Внезапно собаки заворчали, словно почуяли чужака.
– О нет! – выдохнула Эрмин. – Неужели кто-то нас выследил?
И она спряталась под одеялом. Юноша сел и осмотрелся.
– Смотри, Мин! – шепнул ей Тошан. – Смотри скорее!
Девушка вынырнула из своего укрытия. Лес утонул в сиреневатом свете утра. Словно гигантское привидение, склоняясь под весом своих рогов, между деревьями медленно шел лось. Обледеневший снег хрустел под его копытами.
– Старый отшельник, – шепнул Тошан.
Размер животного поразил Эрмин. Лось был намного крупнее лошади. Похоже, лай маламутов его рассердил, потому что он повернулся и рысью побежал прочь, покачивая массивной головой, отягченной некрасивой шишкой в области ноздрей.
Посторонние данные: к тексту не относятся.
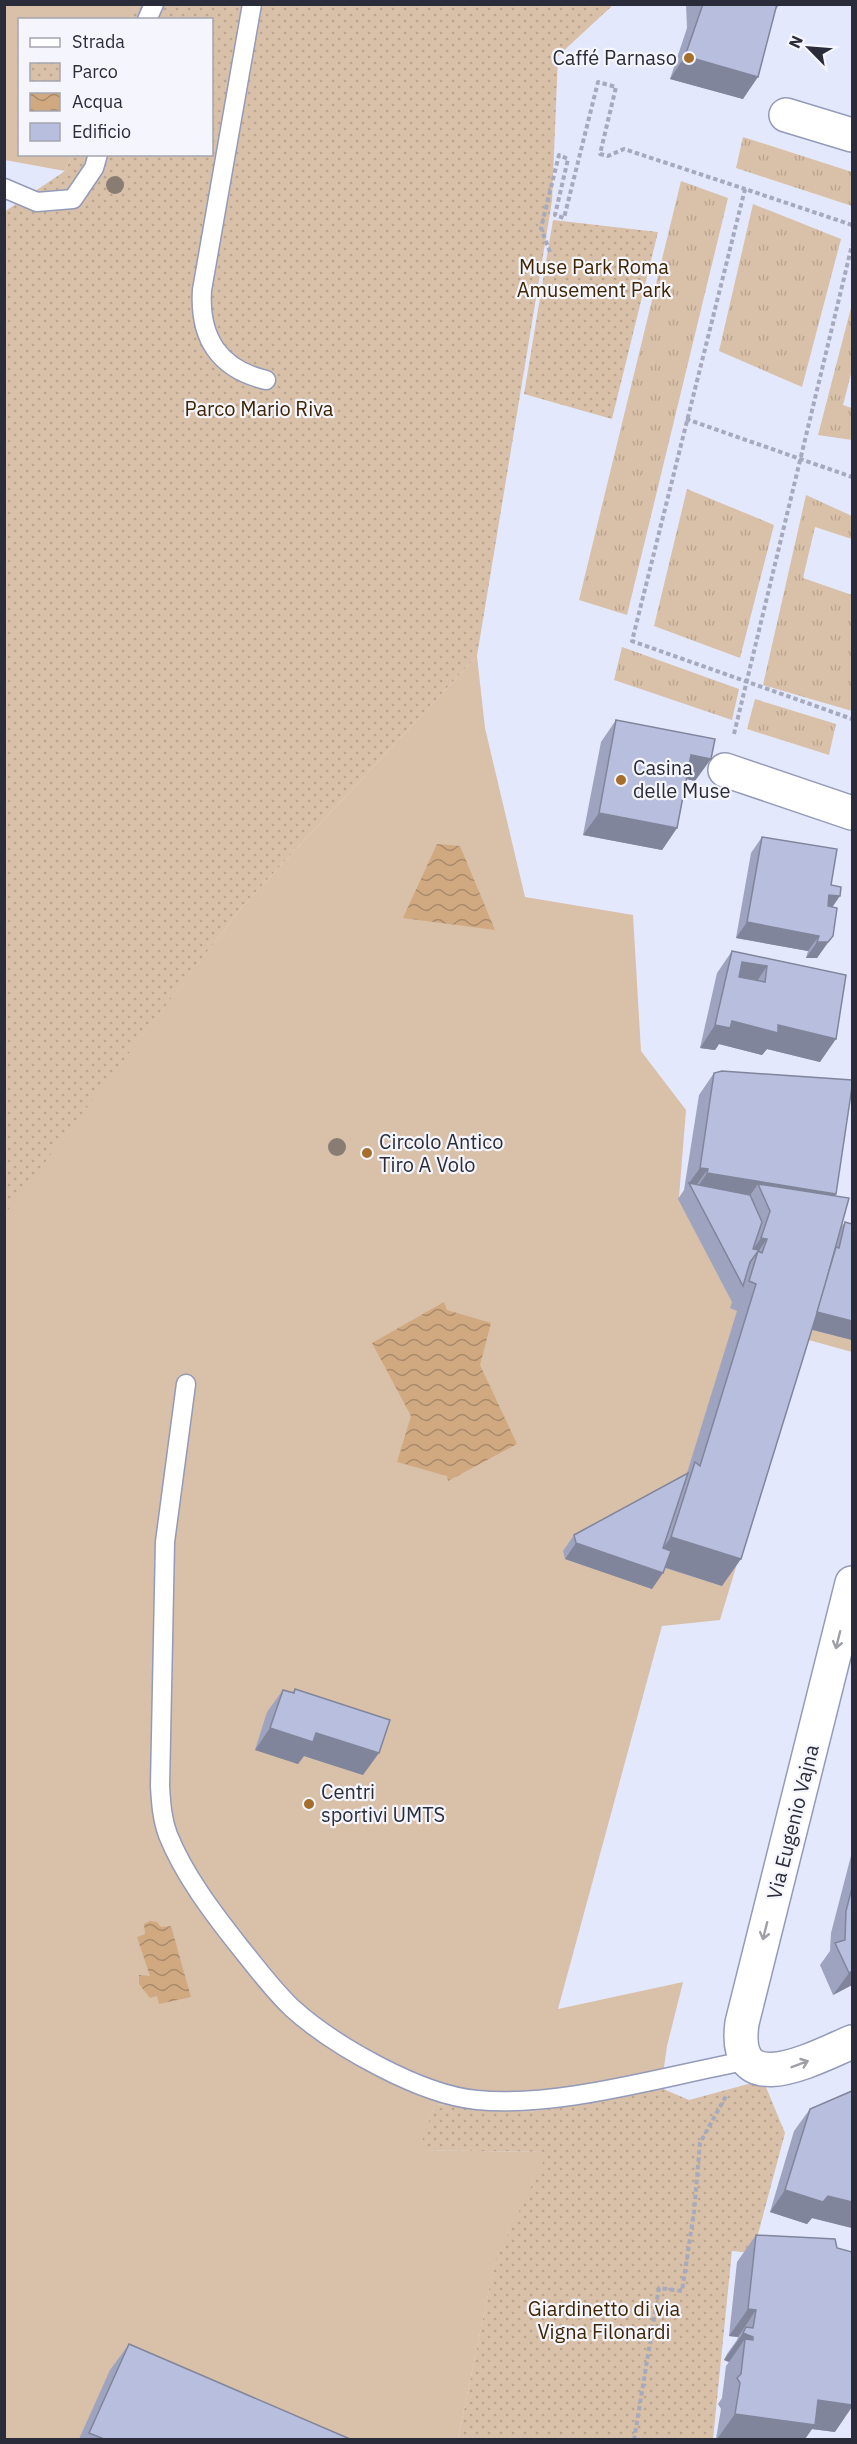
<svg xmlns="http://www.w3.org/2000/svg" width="857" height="2444" font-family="'IBM Plex Sans',sans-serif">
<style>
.grass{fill:url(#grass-tufts)}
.park{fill:url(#park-dots)}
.garden{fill:#d9c0a8}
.water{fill:url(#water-waves)}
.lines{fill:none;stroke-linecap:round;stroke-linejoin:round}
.lane-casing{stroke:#949ab9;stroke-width:21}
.street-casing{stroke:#949ab9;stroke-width:36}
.path{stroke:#a7aabc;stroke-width:4;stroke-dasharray:4.5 3;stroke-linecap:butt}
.lane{stroke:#fff;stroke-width:18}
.street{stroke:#fff;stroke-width:33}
.tree{fill:#897d73}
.wall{fill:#9ea3bf}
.shaded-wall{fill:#81859b}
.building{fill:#b8bede;stroke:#81859b;stroke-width:1.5;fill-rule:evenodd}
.oneway{stroke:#9fa0a6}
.poi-dot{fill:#a66e2b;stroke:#f5f6fd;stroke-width:2}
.labels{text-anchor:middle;stroke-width:4.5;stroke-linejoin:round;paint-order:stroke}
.poi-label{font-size:20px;fill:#2a2c39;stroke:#f5f6fd;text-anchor:start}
.park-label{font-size:20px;fill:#3f2503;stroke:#f5f6fd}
.street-label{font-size:20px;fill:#2a2c39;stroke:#f5f6fd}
</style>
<defs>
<pattern id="grass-tufts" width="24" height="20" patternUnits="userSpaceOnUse" patternTransform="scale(1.5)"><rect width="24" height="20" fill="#d9c0a8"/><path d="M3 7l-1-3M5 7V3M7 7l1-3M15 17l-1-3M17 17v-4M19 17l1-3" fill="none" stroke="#baa591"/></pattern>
<pattern id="park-dots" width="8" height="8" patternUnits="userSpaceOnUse" patternTransform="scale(1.5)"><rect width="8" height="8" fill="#d9c0a8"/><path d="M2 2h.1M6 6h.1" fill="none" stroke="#baa591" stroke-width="1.8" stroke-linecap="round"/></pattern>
<pattern id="water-waves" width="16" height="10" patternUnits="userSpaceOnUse" patternTransform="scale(1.5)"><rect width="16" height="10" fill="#d0a981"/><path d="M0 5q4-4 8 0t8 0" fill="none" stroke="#a98a6b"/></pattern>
</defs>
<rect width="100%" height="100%" fill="#e4e8fc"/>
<!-- grass -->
<g class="grass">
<polygon points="743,137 852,172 852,206 736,168"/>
<polygon points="681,181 728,198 627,615 579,600"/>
<polygon points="753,204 841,239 802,387 719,351"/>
<polygon points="852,304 852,370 843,405 852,408 852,440 818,435"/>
<polygon points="687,489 774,525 740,658 654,626"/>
<polygon points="806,495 852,516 852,539 815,527 803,578 852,595 852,711 763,685"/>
<polygon points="622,647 739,689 732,720 614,680"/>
<polygon points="755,699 836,724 829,755 747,729"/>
</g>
<!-- park -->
<g class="park">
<polygon points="137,5 613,5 558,56 552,201 477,656 241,908 5,1215 4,212 65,171 72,155 212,154 212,20 130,19"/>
<polygon points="553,220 658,232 612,419 524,394"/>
<polygon points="763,2080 785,2133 753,2253 732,2251 713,2439 458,2439 495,2260 547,2152 418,2150 435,2104 530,2112 661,2088 689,2100"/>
</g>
<!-- garden -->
<g class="garden">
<polygon points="4,5 137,5 130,19 20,20 20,154 72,155 65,171 5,160"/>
<polygon points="477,656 485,728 525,897 633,915 641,1051 686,1110 679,1197 852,1226 852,1352 805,1339 720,1620 662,1626 558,2009 683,1982 667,2046 661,2088 530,2112 435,2104 419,2150 548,2152 495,2261 458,2439 5,2439 4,1215 241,908"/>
</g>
<!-- water -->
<g class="water">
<polygon points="437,844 460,846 495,930 403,918"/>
<polygon points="444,1302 447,1310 491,1323 480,1365 517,1444 448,1481 447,1476 397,1462 411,1416 372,1343"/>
<polygon points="150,1921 157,1922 161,1927 171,1926 191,1997 159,2004 157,1996 150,1998 139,1984 139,1975 150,1976 137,1937 145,1934 144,1924"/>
</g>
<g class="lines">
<defs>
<g id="lane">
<path d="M252,4L202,290C199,338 219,369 266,380"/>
<polyline points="147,20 154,4"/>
<polyline points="4,188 37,202 73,199 94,168 98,154"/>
<path d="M186,1384L165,1542L160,1786C161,1803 162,1819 168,1835C184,1875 213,1913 239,1946C256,1967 273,1990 292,2008C334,2046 421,2095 477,2100C560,2108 663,2076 746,2061"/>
</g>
<g id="street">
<polyline points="786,115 852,135"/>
<polyline points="725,770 852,813"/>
<path d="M852,1583L742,2023C731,2104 814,2058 852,2042"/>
</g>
</defs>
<!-- lane casing -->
<use href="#lane" class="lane-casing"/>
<!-- street casing -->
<use href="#street" class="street-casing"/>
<!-- path -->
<g class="path">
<polyline points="852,225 745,189 632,641 852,719"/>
<polyline points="550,252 541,228 559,155 568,159 555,215 564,218 598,82 616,87 600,154 608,156 624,149 745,189"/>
<polyline points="686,419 852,477"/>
<polyline points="734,734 852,245"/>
<polyline points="634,2440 659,2288 682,2291 694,2212 700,2143 726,2096"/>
</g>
<!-- lane -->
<use href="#lane" class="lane"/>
<!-- street -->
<use href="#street" class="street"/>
</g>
<!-- trees -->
<g class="tree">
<circle cx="115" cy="185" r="9"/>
<circle cx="337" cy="1147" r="9"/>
</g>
<!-- wall -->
<g class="wall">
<polygon points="686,4 780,4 776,9 743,99 670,79 687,28"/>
<polygon points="616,720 695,781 687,779 677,828 662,850 583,835 601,742"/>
<polygon points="762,837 831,885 833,936 817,958 806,958 808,951 736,938 751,853"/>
<polygon points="732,951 846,975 820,1062 767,1049 762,1055 719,1044 715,1050 700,1048 717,973"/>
<polygon points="714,1073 834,1196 841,1228 845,1222 852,1340 812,1330 722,1586 665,1568 652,1589 565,1559 563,1551 574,1535 687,1473 737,1311 730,1308 732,1302 678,1199 684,1190 699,1095"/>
<polygon points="295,1689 363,1775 304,1756 298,1764 255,1750 267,1712 283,1690 292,1693"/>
<polygon points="852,1852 852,1985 833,1995 820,1965 830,1951 831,1933"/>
<polygon points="852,2091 852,2228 812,2218 807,2224 770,2212 794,2131 810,2109"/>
<polygon points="756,2235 835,2432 812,2429 805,2439 716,2439 721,2409 718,2404 722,2398 726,2366 729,2362 724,2360 727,2354 737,2340 738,2337 729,2336 737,2262"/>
<polygon points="129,2344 350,2439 79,2439 110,2370"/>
</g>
<!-- shaded-wall -->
<g class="shaded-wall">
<polygon points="685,56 758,77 743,99 670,79"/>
<polygon points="691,755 711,759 695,781 676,777"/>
<polygon points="599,813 677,828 662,850 583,835"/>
<polygon points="829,895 840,896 829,912 818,911"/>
<polygon points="747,922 819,936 808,951 736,938"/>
<polygon points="817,942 828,942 817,958 806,958"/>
<polygon points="742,962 767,966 752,989 727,984"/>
<polygon points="732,1021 778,1025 836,1039 820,1062 767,1049 762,1055 719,1044 715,1050 700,1048 715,1025"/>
<polygon points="700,1168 708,1169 693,1190 689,1183"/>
<polygon points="707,1173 836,1194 820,1216 758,1184 744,1204 694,1192"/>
<polygon points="761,1238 767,1239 748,1266 742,1265"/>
<polygon points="813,1311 852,1321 852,1340 802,1327"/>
<polygon points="671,1537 741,1559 722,1586 652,1563"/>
<polygon points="576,1543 663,1573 652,1589 565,1559"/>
<polygon points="270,1728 316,1733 379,1753 363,1775 304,1756 298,1764 255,1750"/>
<polygon points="852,1971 852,1985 833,1995 849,1973"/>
<polygon points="785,2190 828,2196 852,2202 852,2228 812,2218 807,2224 770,2212"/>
<polygon points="748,2309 756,2310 738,2337 729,2336"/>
<polygon points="743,2333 753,2337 744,2350 745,2339 729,2362 724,2360"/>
<polygon points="818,2400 852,2405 852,2407 835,2432 812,2429 805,2439 717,2439 735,2414"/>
</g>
<!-- building -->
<g class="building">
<polygon points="703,4 777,4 758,77 685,56"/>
<polygon points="616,720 715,739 711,759 691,755 677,828 599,813"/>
<polygon points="762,837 837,849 831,885 841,887 840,896 829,895 828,906 837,908 833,936 828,942 817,942 819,936 747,922"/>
<path d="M732,951L846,975L836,1039L778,1025V1033L732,1021L730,1028L715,1025ZM742,962L767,966L765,982L739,977Z"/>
<polygon points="722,1071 852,1080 852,1087 836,1194 707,1173 708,1169 700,1168 714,1073"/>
<polygon points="689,1183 750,1195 762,1222 753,1249 759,1250 750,1262 743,1286"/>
<polygon points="758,1184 849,1198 821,1300 741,1559 671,1537 695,1462 700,1466 756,1284 749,1281 758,1251 762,1253 767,1239 761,1238 770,1211"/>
<polygon points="845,1222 852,1224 852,1321 817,1312 836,1247 839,1248"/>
<polygon points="688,1473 663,1548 671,1551 663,1573 576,1543 574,1535"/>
<polygon points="295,1689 390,1720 379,1753 316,1733 313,1742 270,1728 283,1690 294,1693"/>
<polygon points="852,1888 852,1971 849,1973 835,1943 845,1940 846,1911"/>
<polygon points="852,2091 852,2202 828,2196 823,2202 785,2190 810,2109"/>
<polygon points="756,2235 835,2239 837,2248 852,2252 852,2405 818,2400 815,2425 735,2414 740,2383 737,2378 741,2374 745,2339 753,2340 753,2337 743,2333 746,2327 753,2328 756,2310 748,2309"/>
<polygon points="129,2344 350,2439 104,2439 89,2433"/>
</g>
<!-- one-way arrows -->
<defs><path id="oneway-shaft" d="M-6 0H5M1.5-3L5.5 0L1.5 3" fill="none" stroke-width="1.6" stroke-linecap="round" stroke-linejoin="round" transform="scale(1.5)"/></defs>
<g class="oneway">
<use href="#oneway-shaft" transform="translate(838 1640) rotate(104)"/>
<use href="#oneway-shaft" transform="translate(765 1931) rotate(104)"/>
<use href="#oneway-shaft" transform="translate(800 2064) rotate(-21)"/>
</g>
<!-- markers -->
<g class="poi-dot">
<circle cx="689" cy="58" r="6"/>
<circle cx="621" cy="780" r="6"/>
<circle cx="367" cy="1153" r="6"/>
<circle cx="309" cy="1804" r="6"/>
</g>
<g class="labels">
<!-- poi labels -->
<g class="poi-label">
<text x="677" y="65" text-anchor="end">Caffé Parnaso</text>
<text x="633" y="775">Casina<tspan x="633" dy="23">delle Muse</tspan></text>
<text x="379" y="1149">Circolo Antico<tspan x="379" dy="23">Tiro A Volo</tspan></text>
<text x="321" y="1799">Centri<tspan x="321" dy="23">sportivi UMTS</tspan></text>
</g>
<!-- park labels -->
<g class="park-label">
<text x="594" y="274">Muse Park Roma<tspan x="594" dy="23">Amusement Park</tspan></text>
<text x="259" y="416">Parco Mario Riva</text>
<text x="604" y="2316">Giardinetto di via<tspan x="604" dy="23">Vigna Filonardi</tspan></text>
</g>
<!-- street labels -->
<g class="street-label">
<text transform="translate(793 1822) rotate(-76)" y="7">Via Eugenio Vajna</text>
</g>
</g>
<!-- border -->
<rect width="857" height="2444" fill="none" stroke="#2a2c39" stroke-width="12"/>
<!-- legend -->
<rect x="18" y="18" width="195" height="138" fill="#f5f6fd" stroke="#a4a5af" stroke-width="1.5"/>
<rect x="30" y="38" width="30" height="9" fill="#ffffff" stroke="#a4a5af" stroke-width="1.5"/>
<text x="72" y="48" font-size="18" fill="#2a2c39">Strada</text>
<rect x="30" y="63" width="30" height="18" fill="url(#park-dots)" stroke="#a4a5af" stroke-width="1.5"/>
<text x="72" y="78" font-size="18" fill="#2a2c39">Parco</text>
<rect x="30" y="93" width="30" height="18" fill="url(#water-waves)" stroke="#a4a5af" stroke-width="1.5"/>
<text x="72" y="108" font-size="18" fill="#2a2c39">Acqua</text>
<rect x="30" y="123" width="30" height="18" fill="#b8bede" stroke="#a4a5af" stroke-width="1.5"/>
<text x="72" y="138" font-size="18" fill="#2a2c39">Edificio</text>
<!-- north arrow -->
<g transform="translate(809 48) rotate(295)" stroke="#f5f6fd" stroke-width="4.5" paint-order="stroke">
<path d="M0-4.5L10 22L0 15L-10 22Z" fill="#2a2c39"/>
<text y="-9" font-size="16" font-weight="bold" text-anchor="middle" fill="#2a2c39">N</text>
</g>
</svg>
Тошан воспользовался моментом и ускользнул от своей молодой супруги. Обнаженный, он стоял у костра и подгребал угли палкой. Потом, прихватив жестяную банку, он пошел к источнику за водой.
– Как ты не мерзнешь, ведь на улице мороз? – крикнула ему вслед Эрмин.
– А ты сама попробуй! – ответил он. – Давай! Дыши глубоко, беги, прыгай!
– Без одежды и босиком? – воскликнула она.
«Он испытывает меня – мою выносливость, мою смелость, – сказала она себе. – И в моих интересах пройти испытание, ведь моя будущая свекровь может иметь такие же привычки…»
Эрмин не в первый раз с опаской думала о крещеной индианке, которая дала жизнь ее красавцу Тошану и с которой ей предстояло вскоре познакомиться.
«Я должна доказать ей, что я не мокрая курица!» – решила она и выпрыгнула из своего теплого шерстяного гнездышка.
Сначала она ничего не почувствовала, потому что тело разогрелось в любовных утехах, но стоило ногам коснуться затвердевшего снега, как по телу пробежала волна холода. Еще секунда, и она отказалась бы от своего намерения…
Но тут она услышала зов Тошана. То, что Эрмин увидела, ее ошеломило: Тошан обливался ледяной водой.
– Иди сюда! Если сделаешь, как я, всю зиму не будешь мерзнуть!
Эрмин побежала к нему, догадываясь, что со стороны выглядит весьма соблазнительно. Она ощущала, как двигаются ее груди и ягодицы, и это было приятно.
– Мин, твое тело и правда похоже на ракушку! – крикнул он. – Белое, как перламутр!
Он несколько раз облил ее ледяной водой и хорошенько растер. Сперва она душераздирающе кричала, но скоро ощутила, как под кожей разливается живительное тепло.
– Ты прав, мне теперь совсем не холодно, – удивилась она.
Огромный оранжевый шар солнца поднимался по небу, рассеивая серые сумерки. В розоватом свете зари Эрмин увидела следы, оставленные огнем на теле ее возлюбленного, – в районе поясницы, на ягодице и бедре. Светло-розовые шрамы выделялись на фоне красноватой атласной кожи. Растроганная, она прижалась к нему и стала целовать его грудь.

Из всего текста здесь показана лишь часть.